Restrictions can occur from trauma (falls, blows to the low back or abdomen), endometriosis, prior surgeries, infection, inflammation, just to name a few.  Infertility is defined in the United States, as the inability to conceive after 12 consecutive months of unprotected sexual intercourse (Wurn et al. 2004).  The estimates are that 10-15% of heterosexual couples are affected, and that 40% is related to problems attributed to the female, 40% to the male, and 20% to unknown causes (Wurn et al, 2004).  Wurn et al., 2004, also estimates that out of the approximately 5 million women who suffer with infertility, 40% have medical or hormonal infertility; 20% have idiopathic infertility and about 40% have mechanical infertility.  Mechanical infertility is where PT can be helpful, because it usually refers to pelvic adhesions as the primary cause (Wurn et al).  Adhesions are taut bands of tissue that form from the result of a trauma or inflammatory process.  Our body needs adhesions in some form to heal, because it allows the injured areas to approximate and to rebuild, unfortunately, which is often the case, these adhesions never get the mobilization needed to accommodate and allow healthy function and movement.  These adhesions can adhere organs or muscles, distorting the anatomy and causing decreased mobility and function (Wurn et al, 2004).  When we have an injury in our knee, or shoulder, we are very familiar with the symptom of stiffness, or restricted motion that can occur as the tissues heal.  This is a normal process and is needed to repair injuries to our tissues.  In the case of a knee or shoulder, however, we are also familiar with the role of a physical therapist and how their manual techniques and skills can help to stretch and mobilize these tight tissues to allow the joint to regain full motion.  Appropriate and specific stress through healing tissue is required to allow the collagen fibers to remodel and meet the demands required for appropriate, pain-free function.  In the case of the abdominal and the pelvic organs, we forget that the same things need to happen.  Healing needs to occur, but then it is imperative for function to return that remodeling and appropriate stress be applied to the tissues to reinstate healthy, normal, motion.   

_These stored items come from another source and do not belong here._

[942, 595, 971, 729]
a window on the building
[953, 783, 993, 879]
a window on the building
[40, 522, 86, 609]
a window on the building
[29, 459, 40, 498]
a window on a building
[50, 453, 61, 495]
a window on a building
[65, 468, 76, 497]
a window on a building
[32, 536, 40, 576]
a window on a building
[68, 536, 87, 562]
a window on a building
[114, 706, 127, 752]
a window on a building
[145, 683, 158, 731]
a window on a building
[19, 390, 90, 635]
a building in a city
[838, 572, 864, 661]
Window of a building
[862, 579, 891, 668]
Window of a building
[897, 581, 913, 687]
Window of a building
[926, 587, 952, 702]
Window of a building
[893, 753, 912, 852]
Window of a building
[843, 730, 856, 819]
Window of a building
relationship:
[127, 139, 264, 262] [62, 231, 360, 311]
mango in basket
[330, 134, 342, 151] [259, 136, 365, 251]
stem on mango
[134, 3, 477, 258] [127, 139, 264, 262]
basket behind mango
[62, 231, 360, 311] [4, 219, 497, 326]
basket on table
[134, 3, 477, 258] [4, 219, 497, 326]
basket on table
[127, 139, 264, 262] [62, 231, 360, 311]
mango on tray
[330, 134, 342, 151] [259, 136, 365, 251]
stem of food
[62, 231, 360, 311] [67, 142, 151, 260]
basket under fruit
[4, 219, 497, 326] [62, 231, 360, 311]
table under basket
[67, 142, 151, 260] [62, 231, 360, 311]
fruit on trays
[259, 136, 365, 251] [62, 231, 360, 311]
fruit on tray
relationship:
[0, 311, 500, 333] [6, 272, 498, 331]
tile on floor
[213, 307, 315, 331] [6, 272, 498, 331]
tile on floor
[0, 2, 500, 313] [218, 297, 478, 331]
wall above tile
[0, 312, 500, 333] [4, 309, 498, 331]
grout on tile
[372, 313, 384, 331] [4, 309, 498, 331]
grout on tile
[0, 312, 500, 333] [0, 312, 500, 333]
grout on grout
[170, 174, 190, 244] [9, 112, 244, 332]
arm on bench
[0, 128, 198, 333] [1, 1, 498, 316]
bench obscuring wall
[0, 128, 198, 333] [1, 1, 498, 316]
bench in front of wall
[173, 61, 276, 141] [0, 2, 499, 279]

 Wurn et al. has found that specific adhesions or restrictions in specific locations can lead to infertility through adhesions on:    

“Uterine walls and ligaments, increases the possibility for uterine spasm, implantation problems, and miscarriage.  On the tissues of the cervix, creating stenosis, affecting midline position, possibly causing uterine spasms, and sperm transfer to the uterus.  On the ovaries, preventing exposure of ovum and making transfer to Fallopian tube difficult.  At the distal end of the Fallopian tube, restricting the ability for the fimbriae to grasp the egg.  Anywhere on or in the Fallopian tube causing partial or total tubal occlusion, decreasing probability of conception and increasing risk of ectopic pregnancy.”   

 The skilled visceral FMT practitioner is able to feel these minute restrictions and then utilize specificity and localization to mobilize these regions with observable and measurable gains in function and range of motion. There are many techniques utilized today to “mobilize viscera”, but FMT is based on having efficiency throughout the entire system, and not just the viscera alone.  FMT also emphasizes the importance of addressing the mechanical restrictions in the hard frame (or pelvis) through mobilization and hands on techniques, to improve the environment for the pelvic organs, that when mobile as well, will have the best chance for optimum function.